What lines in the records below mention "automática"? List them all.

Dataset records:
§

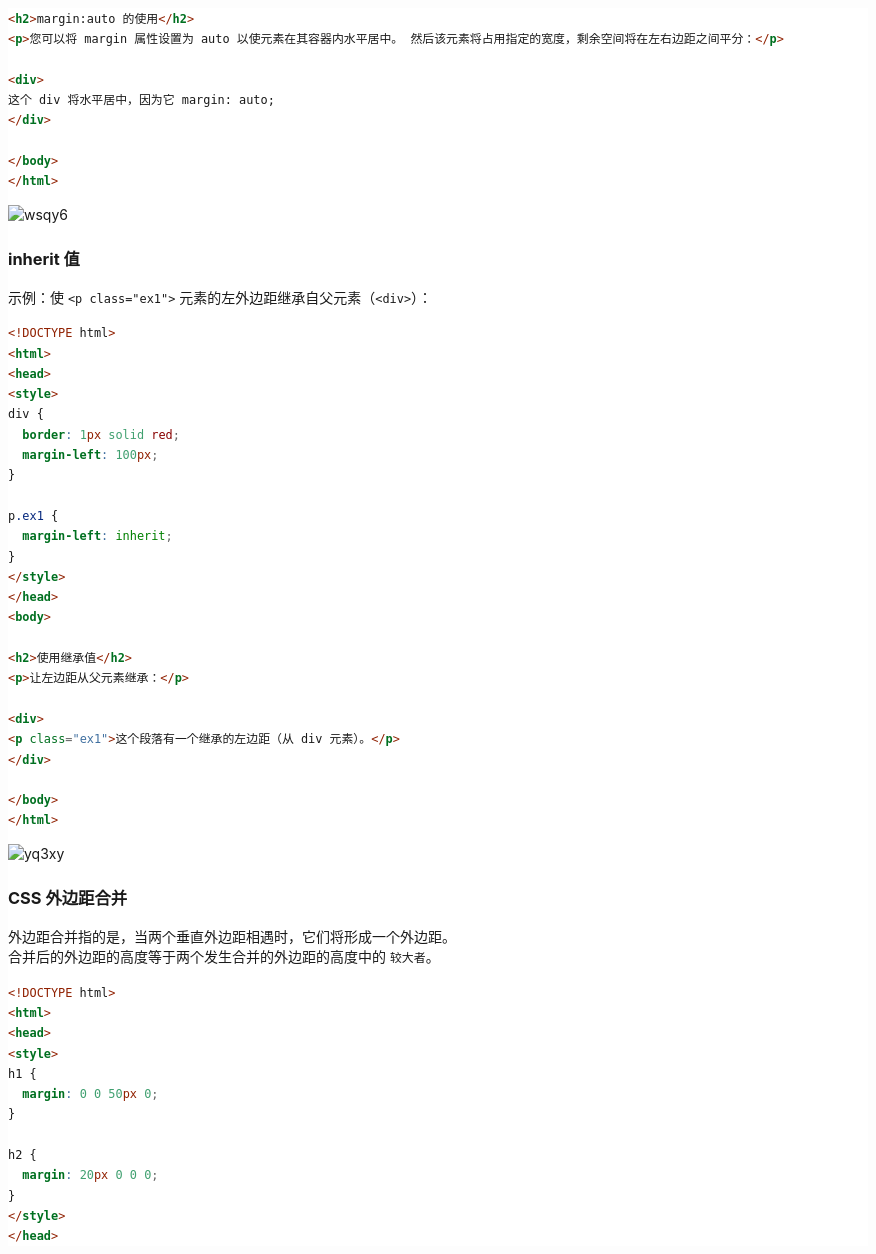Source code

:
 ```html
<h2>margin:auto 的使用</h2>
<p>您可以将 margin 属性设置为 auto 以使元素在其容器内水平居中。 然后该元素将占用指定的宽度，剩余空间将在左右边距之间平分：</p>

<div>
这个 div 将水平居中，因为它 margin: auto;
</div>

</body>
</html>
```

![wsqy6](https://raw.githubusercontent.com/hacket/ObsidianOSS/master/obsidian/yq3xy.png)

### inherit 值

示例：使 `<p class="ex1">` 元素的左外边距继承自父元素（`<div>`）：

```html
<!DOCTYPE html>
<html>
<head>
<style>
div {
  border: 1px solid red;
  margin-left: 100px;
}

p.ex1 {
  margin-left: inherit;
}
</style>
</head>
<body>

<h2>使用继承值</h2>
<p>让左边距从父元素继承：</p>

<div>
<p class="ex1">这个段落有一个继承的左边距（从 div 元素）。</p>
</div>

</body>
</html>
```

![yq3xy](https://raw.githubusercontent.com/hacket/ObsidianOSS/master/obsidian/5kf8b.png)

### CSS 外边距合并

外边距合并指的是，当两个垂直外边距相遇时，它们将形成一个外边距。<br >合并后的外边距的高度等于两个发生合并的外边距的高度中的 `较大者`。

```html
<!DOCTYPE html>
<html>
<head>
<style>
h1 {
  margin: 0 0 50px 0;
}

h2 {
  margin: 20px 0 0 0;
}
</style>
</head>
```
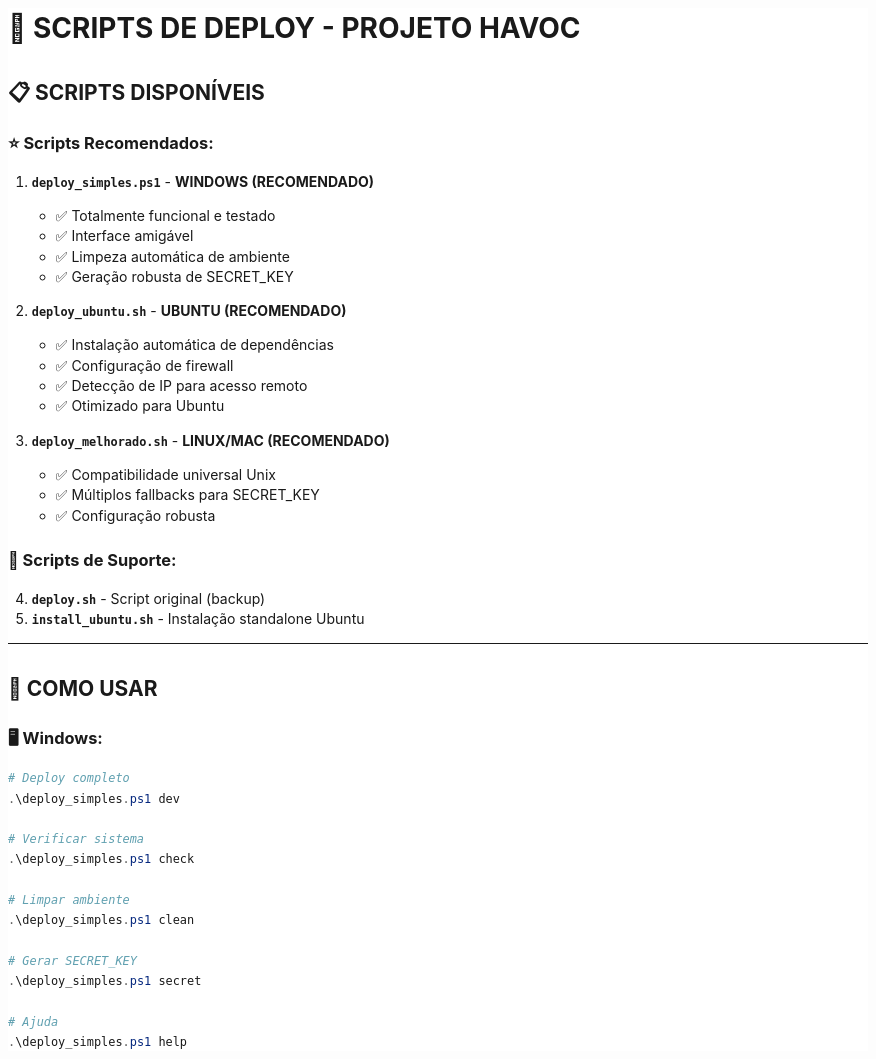 # 🔧 SCRIPTS DE DEPLOY - PROJETO HAVOC

## 📋 **SCRIPTS DISPONÍVEIS**

### **⭐ Scripts Recomendados:**

1. **`deploy_simples.ps1`** - **WINDOWS (RECOMENDADO)**
   - ✅ Totalmente funcional e testado
   - ✅ Interface amigável
   - ✅ Limpeza automática de ambiente
   - ✅ Geração robusta de SECRET_KEY

2. **`deploy_ubuntu.sh`** - **UBUNTU (RECOMENDADO)**
   - ✅ Instalação automática de dependências
   - ✅ Configuração de firewall
   - ✅ Detecção de IP para acesso remoto
   - ✅ Otimizado para Ubuntu

3. **`deploy_melhorado.sh`** - **LINUX/MAC (RECOMENDADO)**
   - ✅ Compatibilidade universal Unix
   - ✅ Múltiplos fallbacks para SECRET_KEY
   - ✅ Configuração robusta

### **📁 Scripts de Suporte:**

4. **`deploy.sh`** - Script original (backup)
5. **`install_ubuntu.sh`** - Instalação standalone Ubuntu

---

## 🚀 **COMO USAR**

### **🖥️ Windows:**
```powershell
# Deploy completo
.\deploy_simples.ps1 dev

# Verificar sistema
.\deploy_simples.ps1 check

# Limpar ambiente
.\deploy_simples.ps1 clean

# Gerar SECRET_KEY
.\deploy_simples.ps1 secret

# Ajuda
.\deploy_simples.ps1 help
```
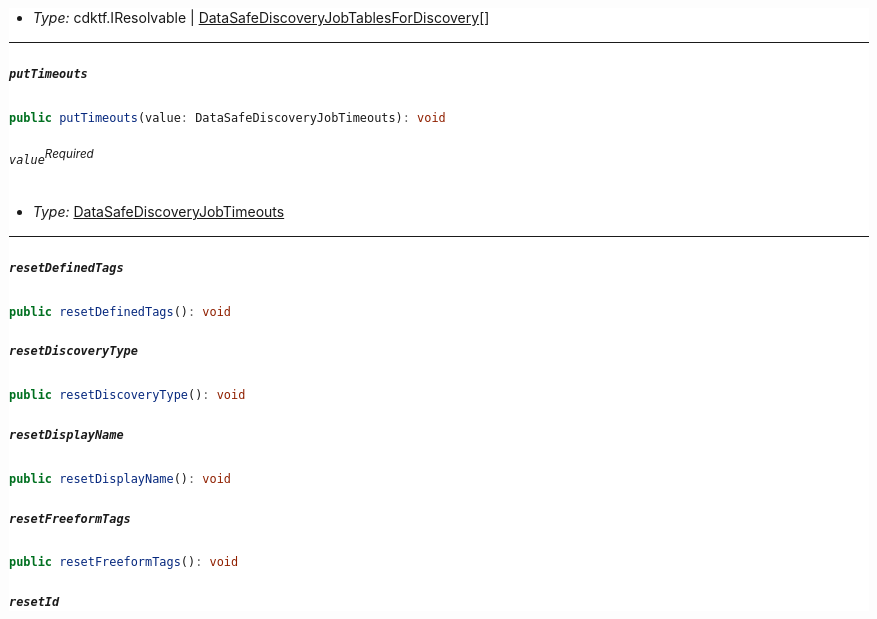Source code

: - *Type:* cdktf.IResolvable | <a href="#rhizo-co-terraform-provider-oci.dataSafeDiscoveryJob.DataSafeDiscoveryJobTablesForDiscovery">DataSafeDiscoveryJobTablesForDiscovery</a>[]

---

##### `putTimeouts` <a name="putTimeouts" id="rhizo-co-terraform-provider-oci.dataSafeDiscoveryJob.DataSafeDiscoveryJob.putTimeouts"></a>

```typescript
public putTimeouts(value: DataSafeDiscoveryJobTimeouts): void
```

###### `value`<sup>Required</sup> <a name="value" id="rhizo-co-terraform-provider-oci.dataSafeDiscoveryJob.DataSafeDiscoveryJob.putTimeouts.parameter.value"></a>

- *Type:* <a href="#rhizo-co-terraform-provider-oci.dataSafeDiscoveryJob.DataSafeDiscoveryJobTimeouts">DataSafeDiscoveryJobTimeouts</a>

---

##### `resetDefinedTags` <a name="resetDefinedTags" id="rhizo-co-terraform-provider-oci.dataSafeDiscoveryJob.DataSafeDiscoveryJob.resetDefinedTags"></a>

```typescript
public resetDefinedTags(): void
```

##### `resetDiscoveryType` <a name="resetDiscoveryType" id="rhizo-co-terraform-provider-oci.dataSafeDiscoveryJob.DataSafeDiscoveryJob.resetDiscoveryType"></a>

```typescript
public resetDiscoveryType(): void
```

##### `resetDisplayName` <a name="resetDisplayName" id="rhizo-co-terraform-provider-oci.dataSafeDiscoveryJob.DataSafeDiscoveryJob.resetDisplayName"></a>

```typescript
public resetDisplayName(): void
```

##### `resetFreeformTags` <a name="resetFreeformTags" id="rhizo-co-terraform-provider-oci.dataSafeDiscoveryJob.DataSafeDiscoveryJob.resetFreeformTags"></a>

```typescript
public resetFreeformTags(): void
```

##### `resetId` <a name="resetId" id="rhizo-co-terraform-provider-oci.dataSafeDiscoveryJob.DataSafeDiscoveryJob.resetId"></a>
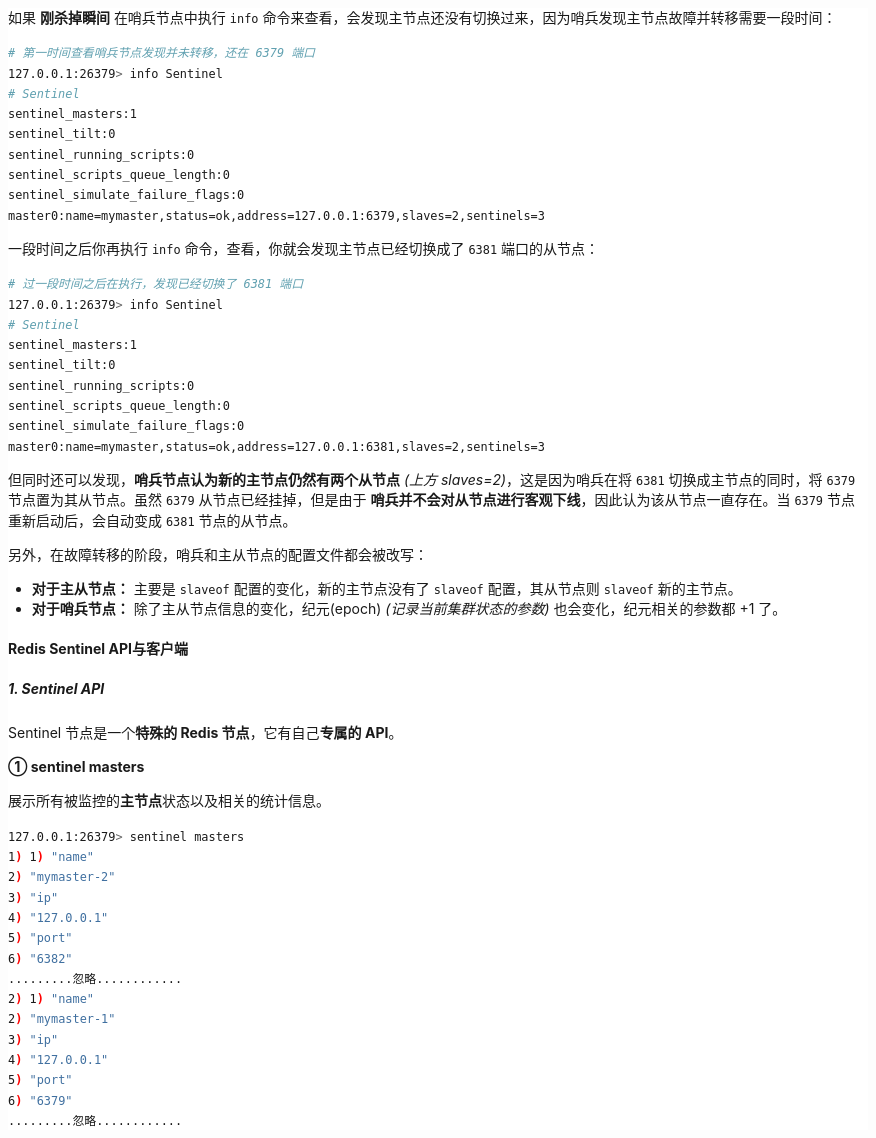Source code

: 如果 **刚杀掉瞬间** 在哨兵节点中执行 `info` 命令来查看，会发现主节点还没有切换过来，因为哨兵发现主节点故障并转移需要一段时间：

```bash
# 第一时间查看哨兵节点发现并未转移，还在 6379 端口
127.0.0.1:26379> info Sentinel
# Sentinel
sentinel_masters:1
sentinel_tilt:0
sentinel_running_scripts:0
sentinel_scripts_queue_length:0
sentinel_simulate_failure_flags:0
master0:name=mymaster,status=ok,address=127.0.0.1:6379,slaves=2,sentinels=3
```

一段时间之后你再执行 `info` 命令，查看，你就会发现主节点已经切换成了 `6381` 端口的从节点：

```bash
# 过一段时间之后在执行，发现已经切换了 6381 端口
127.0.0.1:26379> info Sentinel
# Sentinel
sentinel_masters:1
sentinel_tilt:0
sentinel_running_scripts:0
sentinel_scripts_queue_length:0
sentinel_simulate_failure_flags:0
master0:name=mymaster,status=ok,address=127.0.0.1:6381,slaves=2,sentinels=3
```

但同时还可以发现，**哨兵节点认为新的主节点仍然有两个从节点** *(上方 slaves=2)*，这是因为哨兵在将 `6381` 切换成主节点的同时，将 `6379` 节点置为其从节点。虽然 `6379` 从节点已经挂掉，但是由于 **哨兵并不会对从节点进行客观下线**，因此认为该从节点一直存在。当 `6379` 节点重新启动后，会自动变成 `6381` 节点的从节点。

另外，在故障转移的阶段，哨兵和主从节点的配置文件都会被改写：

- **对于主从节点：** 主要是 `slaveof` 配置的变化，新的主节点没有了 `slaveof` 配置，其从节点则 `slaveof` 新的主节点。
- **对于哨兵节点：** 除了主从节点信息的变化，纪元(epoch) *(记录当前集群状态的参数)* 也会变化，纪元相关的参数都 +1 了。



#### Redis Sentinel API与客户端

##### 1. Sentinel API

Sentinel 节点是一个**特殊的 Redis 节点**，它有自己**专属的 API**。

**① sentinel masters**

展示所有被监控的**主节点**状态以及相关的统计信息。

```bash
127.0.0.1:26379> sentinel masters
1) 1) "name"
2) "mymaster-2"
3) "ip"
4) "127.0.0.1"
5) "port"
6) "6382"
.........忽略............
2) 1) "name"
2) "mymaster-1"
3) "ip"
4) "127.0.0.1"
5) "port"
6) "6379"
.........忽略............
```
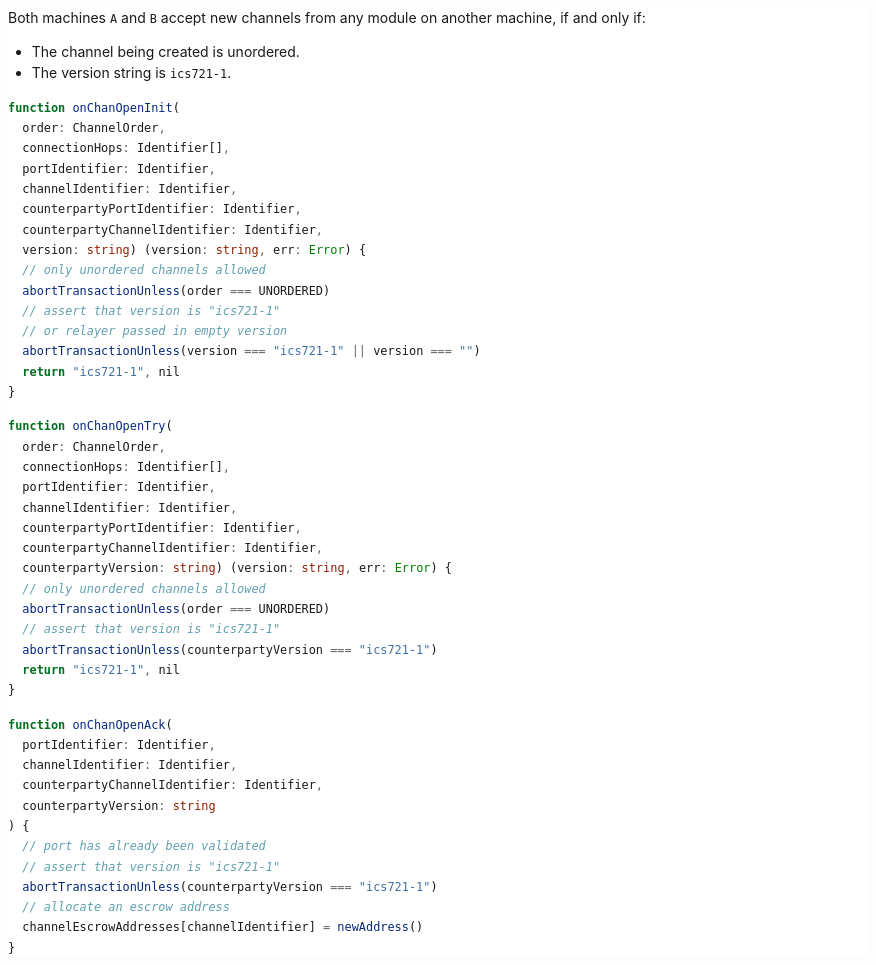 Both machines `A` and `B` accept new channels from any module on another machine, if and only if:

- The channel being created is unordered.
- The version string is `ics721-1`.

```typescript
function onChanOpenInit(
  order: ChannelOrder,
  connectionHops: Identifier[],
  portIdentifier: Identifier,
  channelIdentifier: Identifier,
  counterpartyPortIdentifier: Identifier,
  counterpartyChannelIdentifier: Identifier,
  version: string) (version: string, err: Error) {
  // only unordered channels allowed
  abortTransactionUnless(order === UNORDERED)
  // assert that version is "ics721-1"
  // or relayer passed in empty version
  abortTransactionUnless(version === "ics721-1" || version === "")
  return "ics721-1", nil
}
```

```typescript
function onChanOpenTry(
  order: ChannelOrder,
  connectionHops: Identifier[],
  portIdentifier: Identifier,
  channelIdentifier: Identifier,
  counterpartyPortIdentifier: Identifier,
  counterpartyChannelIdentifier: Identifier,
  counterpartyVersion: string) (version: string, err: Error) {
  // only unordered channels allowed
  abortTransactionUnless(order === UNORDERED)
  // assert that version is "ics721-1"
  abortTransactionUnless(counterpartyVersion === "ics721-1")
  return "ics721-1", nil
}
```

```typescript
function onChanOpenAck(
  portIdentifier: Identifier,
  channelIdentifier: Identifier,
  counterpartyChannelIdentifier: Identifier,
  counterpartyVersion: string
) {
  // port has already been validated
  // assert that version is "ics721-1"
  abortTransactionUnless(counterpartyVersion === "ics721-1")
  // allocate an escrow address
  channelEscrowAddresses[channelIdentifier] = newAddress()
}
```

§

Exercise output:
   - ✅ Limpeza automática de ambiente
   - ✅ Instalação automática de dependências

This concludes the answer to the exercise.